**PROBLEM STATEMENT**: Reproduce in full, without alteration, the following passage on the Banda constituency of the Ghanaian parliament.

**PROVIDED PASSAGE**:
===============

- District: Banda District
- Region: Bono Region of Ghana

Current constituency
- Created: 2012
- Party: National Democratic Congress (NDC)
- MP: Ahmed Ibrahim

= Banda (Ghana parliament constituency) =

Constituency in the Bono Region of Ghana

Banda is a constituency of the parliament of Ghana, located in the Banda District in the Bono Region. Ahmed Ibrahim became first member of parliament for the constituency when he was elected on the ticket of the National Democratic Congress (NDC), winning 52.8% of the votes The constituency was among 45 constituencies created before the 2012 Ghanaian general election.

===============

**GIVEN RECORDS**:

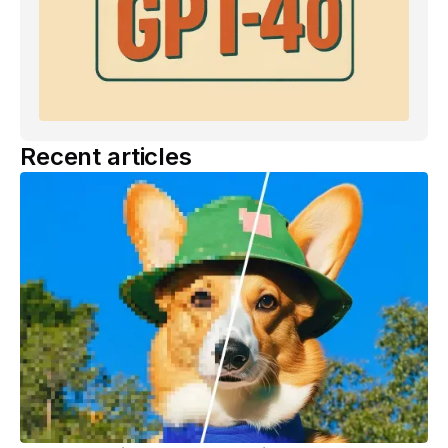
Recent articles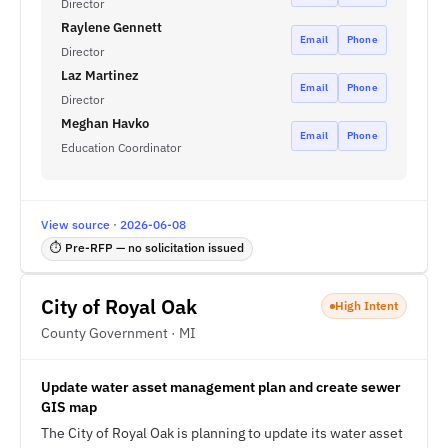
Director
Raylene Gennett
Email
Phone
Director
Laz Martinez
Email
Phone
Director
Meghan Havko
Email
Phone
Education Coordinator
View source · 2026-06-08
⏱ Pre-RFP — no solicitation issued
City of Royal Oak
High Intent
County Government · MI
Update water asset management plan and create sewer
GIS map
The City of Royal Oak is planning to update its water asset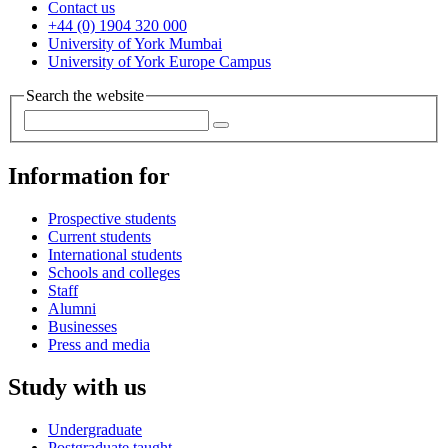
Contact us
+44 (0) 1904 320 000
University of York Mumbai
University of York Europe Campus
Search the website
Information for
Prospective students
Current students
International students
Schools and colleges
Staff
Alumni
Businesses
Press and media
Study with us
Undergraduate
Postgraduate taught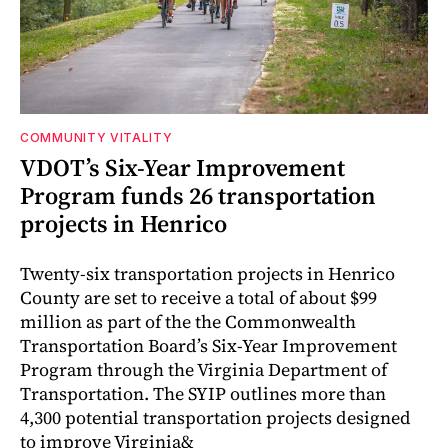
COMMUNITY VITALITY
VDOT’s Six-Year Improvement
Program funds 26 transportation
projects in Henrico
Twenty-six transportation projects in Henrico
County are set to receive a total of about $99
million as part of the the Commonwealth
Transportation Board’s Six-Year Improvement
Program through the Virginia Department of
Transportation. The SYIP outlines more than
4,300 potential transportation projects designed
to improve Virginia&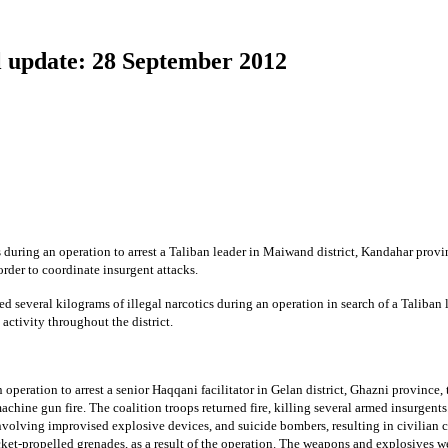
 update: 28 September 2012
during an operation to arrest a Taliban leader in Maiwand district, Kandahar provin
rder to coordinate insurgent attacks.
 several kilograms of illegal narcotics during an operation in search of a Taliban l
 activity throughout the district.
operation to arrest a senior Haqqani facilitator in Gelan district, Ghazni province, 
chine gun fire. The coalition troops returned fire, killing several armed insurgents
nvolving improvised explosive devices, and suicide bombers, resulting in civilian c
ket-propelled grenades, as a result of the operation. The weapons and explosives we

===============

**PROBLEM SOLUTION**:
- District: Banda District
- Region: Bono Region of Ghana

Current constituency
- Created: 2012
- Party: National Democratic Congress (NDC)
- MP: Ahmed Ibrahim

= Banda (Ghana parliament constituency) =

Constituency in the Bono Region of Ghana

Banda is a constituency of the parliament of Ghana, located in the Banda District in the Bono Region. Ahmed Ibrahim became first member of parliament for the constituency when he was elected on the ticket of the National Democratic Congress (NDC), winning 52.8% of the votes The constituency was among 45 constituencies created before the 2012 Ghanaian general election.